Logan received a letter from the city that said her boulevard garden, which included rocks, a bench and flower planters, violates city code Ch. 105. "Boulevards must be clear of installations or obstructions, including benches, large rocks, really anything that would impede access to buried utility lines," Casey Rodriguez, a spokesman for St. Paul's Department of Safety and Inspections, said in an email to the Star Tribune. "This also allows for tree maintenance and provides a place to pile snow when shoveling or plowing."

Logan said she was surprised to hear it. She said she started putting her ornamentations on the boulevard 30 years ago, and the display has grown over the years without issue.
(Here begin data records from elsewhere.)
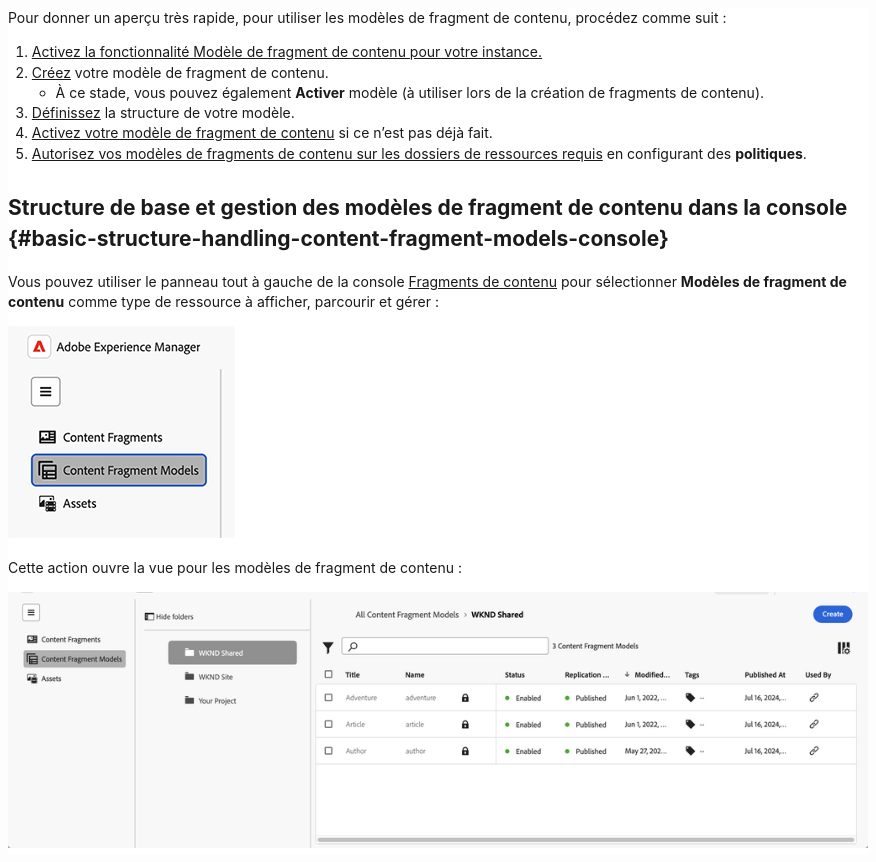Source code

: Pour donner un aperçu très rapide, pour utiliser les modèles de fragment de contenu, procédez comme suit :

1. [Activez la fonctionnalité Modèle de fragment de contenu pour votre instance.](/help/sites-cloud/administering/content-fragments/setup.md)
1. [Créez](#creating-a-content-fragment-model) votre modèle de fragment de contenu.
   * À ce stade, vous pouvez également **Activer** modèle (à utiliser lors de la création de fragments de contenu).
1. [Définissez](/help/sites-cloud/administering/content-fragments/content-fragment-models.md#defining-your-content-fragment-model) la structure de votre modèle.
1. [Activez votre modèle de fragment de contenu](#enabling-a-content-fragment-model) si ce n’est pas déjà fait.
1. [Autorisez vos modèles de fragments de contenu sur les dossiers de ressources requis](#allowing-content-fragment-models-assets-folder) en configurant des **politiques**.

## Structure de base et gestion des modèles de fragment de contenu dans la console {#basic-structure-handling-content-fragment-models-console}

Vous pouvez utiliser le panneau tout à gauche de la console [Fragments de contenu](/help/sites-cloud/administering/content-fragments/overview.md#content-fragments-console) pour sélectionner **Modèles de fragment de contenu** comme type de ressource à afficher, parcourir et gérer :

![Console Fragments de contenu - navigation](/help/sites-cloud/administering/content-fragments/assets/cf-console-models-navigation.png)

Cette action ouvre la vue pour les modèles de fragment de contenu :

![Console Fragments de contenu - Gestion des modèles de fragment de contenu](assets/cf-managing-content-fragment-models.png)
After Logan's daughter, Kendra Logan-Pierce, posted about her mom's situation on Facebook, Justin Lewandowski, a community organizer with the Hamline Midway Coalition, stopped by to help Logan figure out options. They contacted the City Council and started a petition to raise awareness and find a solution. About 600 people signed it.

Initially, Logan was given until Nov. 13 to remove objects on the boulevard. After appealing, a city legislative hearing clerk recommended an extension until Dec. 22.

On Dec. 6, the City Council will decide whether to approve, amend or veto the extension.

That happens to also be the day the council will discuss a separate, but related matter: a proposed amendment to St. Paul code from Council Member Chris Tolbert allowing some raised planters in boulevards.

Lewandowski said he hopes some of Logan's installations could be grandfathered in. If not, he said, he's hoping for a longer extension. He said he's in talks to move some of the boulevard work to nearby Midway Peace Park, where Logan spends time with her grandchildren.

"What we would like to do is to honor Iris' contributions to the community over the last 30 years, and beautification of the neighborhood and bringing neighbors together to celebrate art and walkability," he said.

Logan said she was heartbroken that her garden had caused someone to complain — and that neighbors she helped build boulevard rock gardens had also received orders to remove them.

Since receiving the letter, Logan has removed many of the rocks and planters on her boulevard. She said some days she won't let it stress her out, and other days it bothers her. "But that, too, shall pass," Logan said. "That's where I'm at."

She said she appreciates the support of neighbors but is frustrated that the city doesn't seem to enforce rules about boulevard gardens consistently. On her phone, she's collected photos of boulevard planters, boulders and benches — one much bigger than hers on Summit Avenue.

But she said she wouldn't report anyone.

Logan said she'd love to see the city amend the ordinance to allow more boulevard gardening. Still, she said, she's done with her boulevard.

"I'm not going back. I can't go back to that headache," she said. "I'm kind of over it, but what about the next person?"